Review: The Authoritarianism of Barbieland

Arm the Kens?


Imagine a country that denies fundamental rights to many of its citizens. The disempowered are deprived of economic opportunities, lack adequate shelter, and may not participate in the political process. It's long past time for international human rights organizations to turn their attention to Barbieland, the setting of this summer's smash hit movie Barbie. (Spoilers follow.)

As envisioned by director/co-screenwriter Greta Gerwig, Barbieland is a paradise for the various Barbies, including the film's protagonist, Stereotypical Barbie (Margot Robbie). The president is a Barbie, as are all the Supreme Court justices; every meaningful job is held by Barbies, who live in mansions.

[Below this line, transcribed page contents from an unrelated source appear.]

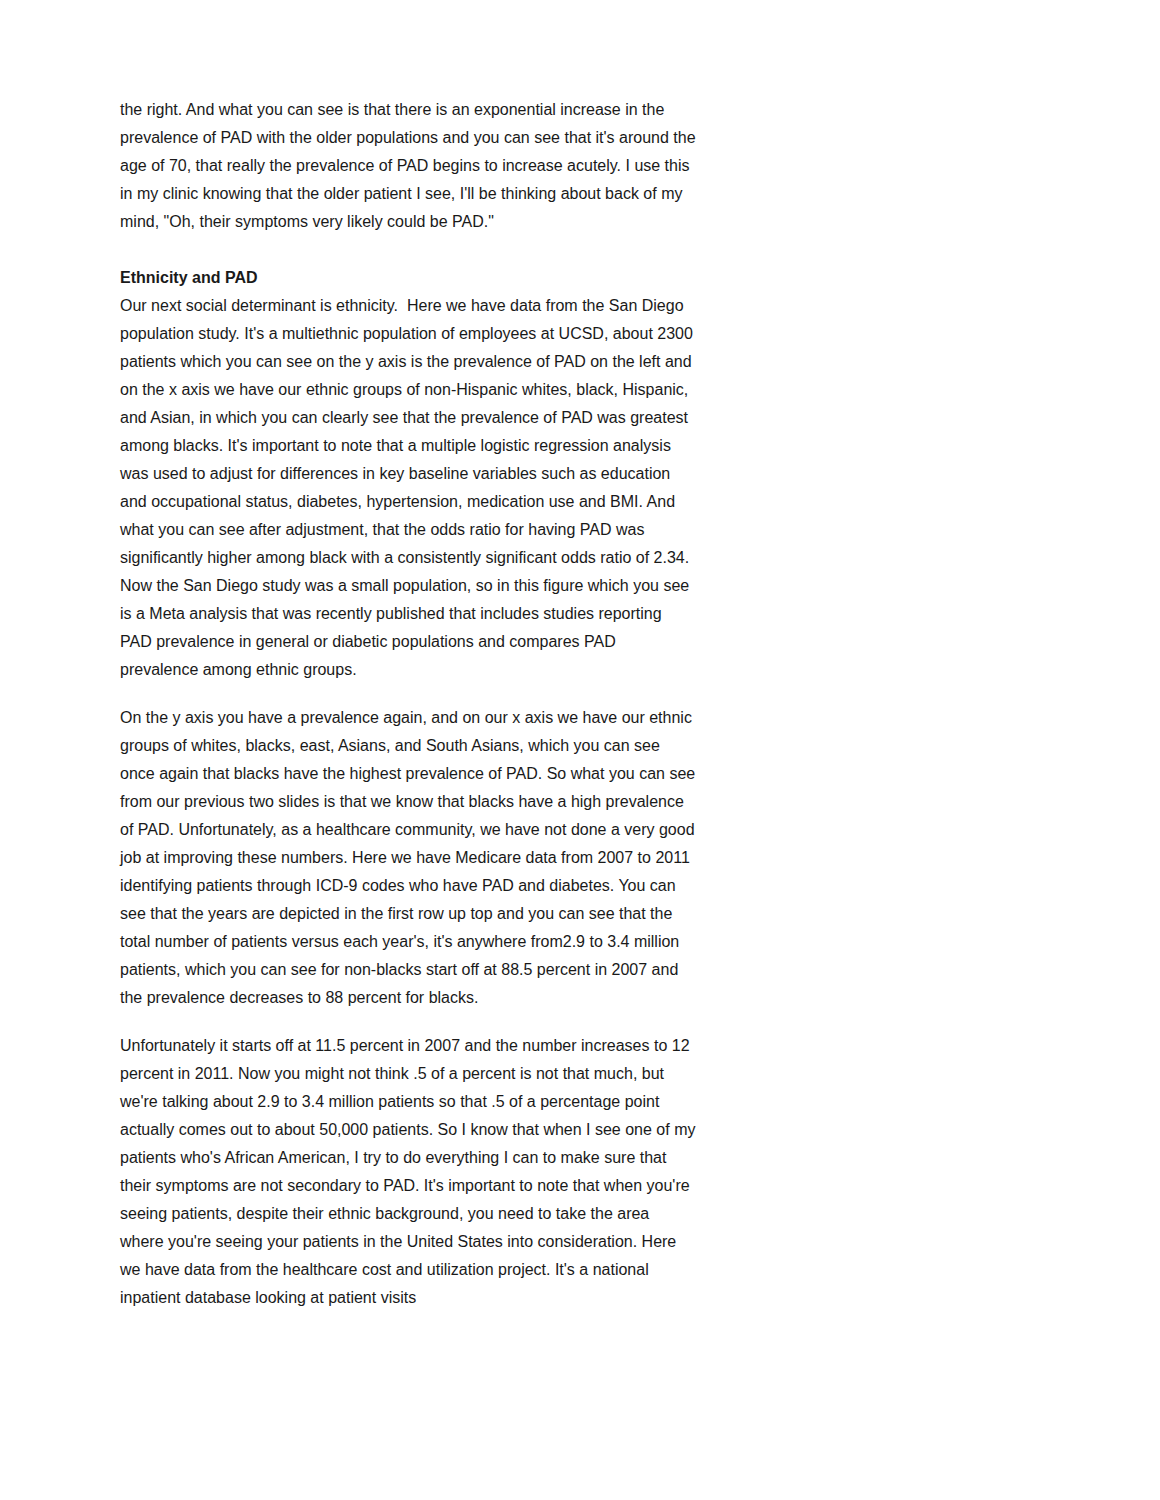the right. And what you can see is that there is an exponential increase in the prevalence of PAD with the older populations and you can see that it's around the age of 70, that really the prevalence of PAD begins to increase acutely. I use this in my clinic knowing that the older patient I see, I'll be thinking about back of my mind, "Oh, their symptoms very likely could be PAD."
Ethnicity and PAD
Our next social determinant is ethnicity. Here we have data from the San Diego population study. It's a multiethnic population of employees at UCSD, about 2300 patients which you can see on the y axis is the prevalence of PAD on the left and on the x axis we have our ethnic groups of non-Hispanic whites, black, Hispanic, and Asian, in which you can clearly see that the prevalence of PAD was greatest among blacks. It's important to note that a multiple logistic regression analysis was used to adjust for differences in key baseline variables such as education and occupational status, diabetes, hypertension, medication use and BMI. And what you can see after adjustment, that the odds ratio for having PAD was significantly higher among black with a consistently significant odds ratio of 2.34. Now the San Diego study was a small population, so in this figure which you see is a Meta analysis that was recently published that includes studies reporting PAD prevalence in general or diabetic populations and compares PAD prevalence among ethnic groups.
On the y axis you have a prevalence again, and on our x axis we have our ethnic groups of whites, blacks, east, Asians, and South Asians, which you can see once again that blacks have the highest prevalence of PAD. So what you can see from our previous two slides is that we know that blacks have a high prevalence of PAD. Unfortunately, as a healthcare community, we have not done a very good job at improving these numbers. Here we have Medicare data from 2007 to 2011 identifying patients through ICD-9 codes who have PAD and diabetes. You can see that the years are depicted in the first row up top and you can see that the total number of patients versus each year's, it's anywhere from2.9 to 3.4 million patients, which you can see for non-blacks start off at 88.5 percent in 2007 and the prevalence decreases to 88 percent for blacks.
Unfortunately it starts off at 11.5 percent in 2007 and the number increases to 12 percent in 2011. Now you might not think .5 of a percent is not that much, but we're talking about 2.9 to 3.4 million patients so that .5 of a percentage point actually comes out to about 50,000 patients. So I know that when I see one of my patients who's African American, I try to do everything I can to make sure that their symptoms are not secondary to PAD. It's important to note that when you're seeing patients, despite their ethnic background, you need to take the area where you're seeing your patients in the United States into consideration. Here we have data from the healthcare cost and utilization project. It's a national inpatient database looking at patient visits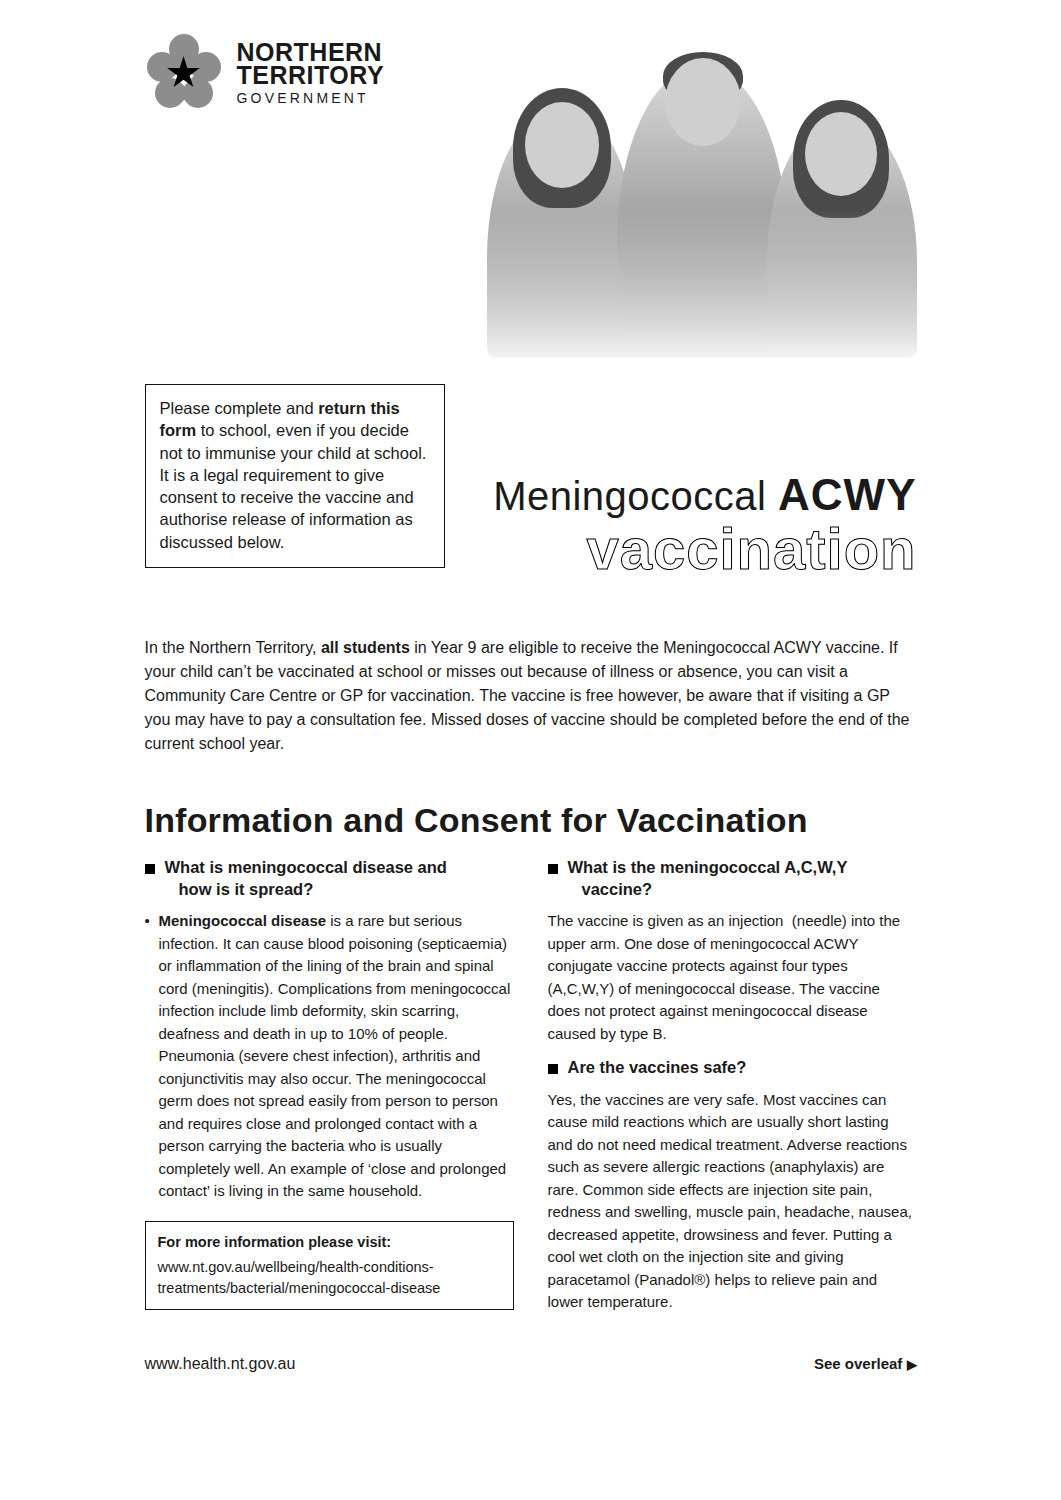NORTHERN
TERRITORY GOVERNMENT
Please complete and return this form to school, even if you decide not to immunise your child at school. It is a legal requirement to give consent to receive the vaccine and authorise release of information as discussed below.
Meningococcal ACWY
vaccination
In the Northern Territory, all students in Year 9 are eligible to receive the Meningococcal ACWY vaccine. If your child can’t be vaccinated at school or misses out because of illness or absence, you can visit a Community Care Centre or GP for vaccination. The vaccine is free however, be aware that if visiting a GP you may have to pay a consultation fee. Missed doses of vaccine should be completed before the end of the current school year.
Information and Consent for Vaccination
What is meningococcal disease andhow is it spread?
Meningococcal disease is a rare but serious infection. It can cause blood poisoning (septicaemia) or inflammation of the lining of the brain and spinal cord (meningitis). Complications from meningococcal infection include limb deformity, skin scarring, deafness and death in up to 10% of people. Pneumonia (severe chest infection), arthritis and conjunctivitis may also occur. The meningococcal germ does not spread easily from person to person and requires close and prolonged contact with a person carrying the bacteria who is usually completely well. An example of ‘close and prolonged contact’ is living in the same household.
For more information please visit: www.nt.gov.au/wellbeing/health-conditions-treatments/bacterial/meningococcal-disease
What is the meningococcal A,C,W,Yvaccine?
The vaccine is given as an injection (needle) into the upper arm. One dose of meningococcal ACWY conjugate vaccine protects against four types (A,C,W,Y) of meningococcal disease. The vaccine does not protect against meningococcal disease caused by type B.
Are the vaccines safe?
Yes, the vaccines are very safe. Most vaccines can cause mild reactions which are usually short lasting and do not need medical treatment. Adverse reactions such as severe allergic reactions (anaphylaxis) are rare. Common side effects are injection site pain, redness and swelling, muscle pain, headache, nausea, decreased appetite, drowsiness and fever. Putting a cool wet cloth on the injection site and giving paracetamol (Panadol®) helps to relieve pain and lower temperature.
www.health.nt.gov.au
See overleaf ▶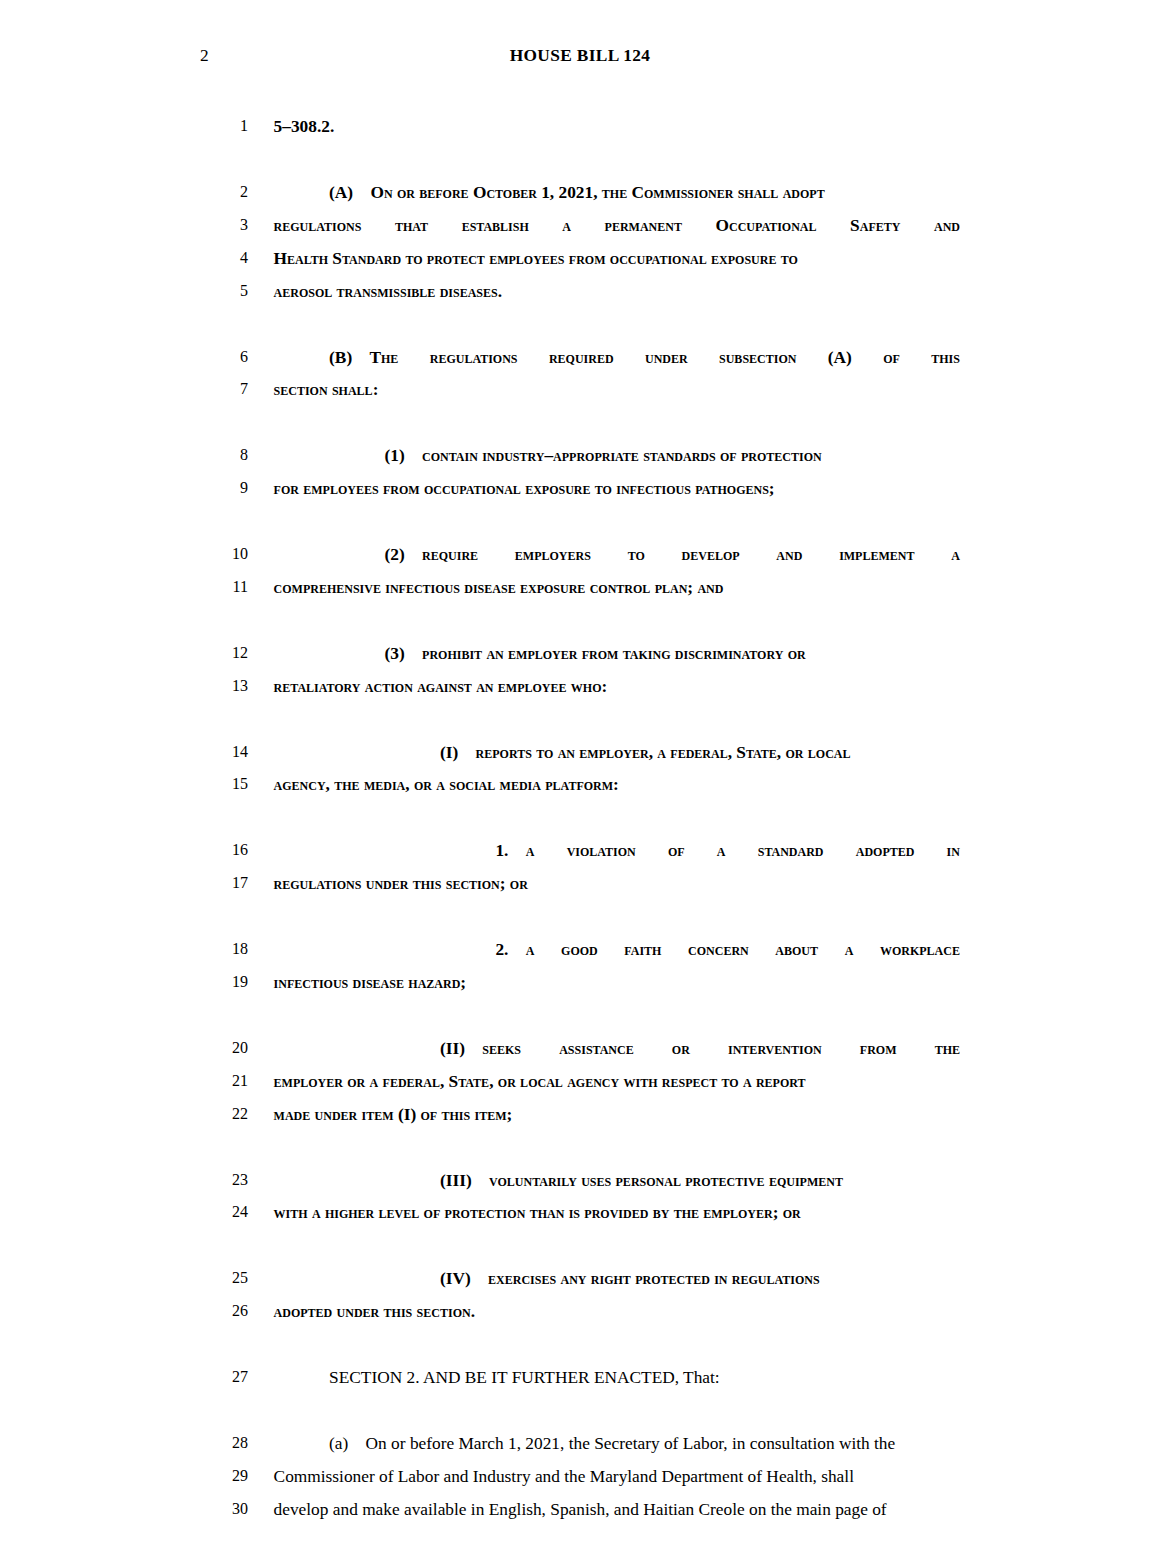2
HOUSE BILL 124
1
5–308.2.
2
(A) On or before October 1, 2021, the Commissioner shall adopt
3
regulations that establish apermanent Occupational Safety and
4
Health Standard to protect employees from occupational exposure to
5
aerosol transmissible diseases.
6
(B) The regulations required under subsection(A) of this
7
section shall:
8
(1) contain industry–appropriate standards of protection
9
for employees from occupational exposure to infectious pathogens;
10
(2) require employers to develop and implement a
11
comprehensive infectious disease exposure control plan; and
12
(3) prohibit an employer from taking discriminatory or
13
retaliatory action against an employee who:
14
(I) reports to an employer, a federal, State, or local
15
agency, the media, or a social media platform:
16
1. a violation of astandard adopted in
17
regulations under this section; or
18
2. a good faith concern about aworkplace
19
infectious disease hazard;
20
(II) seeks assistance or intervention from the
21
employer or a federal, State, or local agency with respect to a report
22
made under item (I) of this item;
23
(III) voluntarily uses personal protective equipment
24
with a higher level of protection than is provided by the employer; or
25
(IV) exercises any right protected in regulations
26
adopted under this section.
27
SECTION 2. AND BE IT FURTHER ENACTED, That:
28
(a) On or before March 1, 2021, the Secretary of Labor, in consultation with the
29
Commissioner of Labor and Industry and the Maryland Department of Health, shall
30
develop and make available in English, Spanish, and Haitian Creole on the main page of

In contrast, life is deeply unfulfilling for Beach Ken (Ryan Gosling) and his fellow Kens. Barbie withholds housing, realistic employment, political representation, and romantic love. Supporters of U.S. interventionism might expect the Kens to greet us as liberators. Indeed, Barbie and Ken do eventually go to the real world—Los Angeles, specifically—and hilarity ensues as they discover what it's like when men hold positions of authority. While Barbie is investigating existential dread, Ken returns to Barbieland and seizes power (the Barbies, exhausted from running things, overwhelmingly approve), forcing Stereotypical Barbie to save the day.

And where does Ken end up? Right back where he started, as the Barbies cruelly vote to return the Kens to their previous second-class status. The Kens ultimately ask if they can have a single Supreme Court seat. The Barbies say no. The authoritarian reaction to the Revolutions of 1848 was less vicious than this.

It's unclear whether the movie is actually endorsing this arrangement (Stereotypical Barbie opts instead to return to the real world); indeed, Barbie's broader message is a muddled one. Despite these problems, the film is colorful and entertaining. Now if only we could arm the moderate Kens.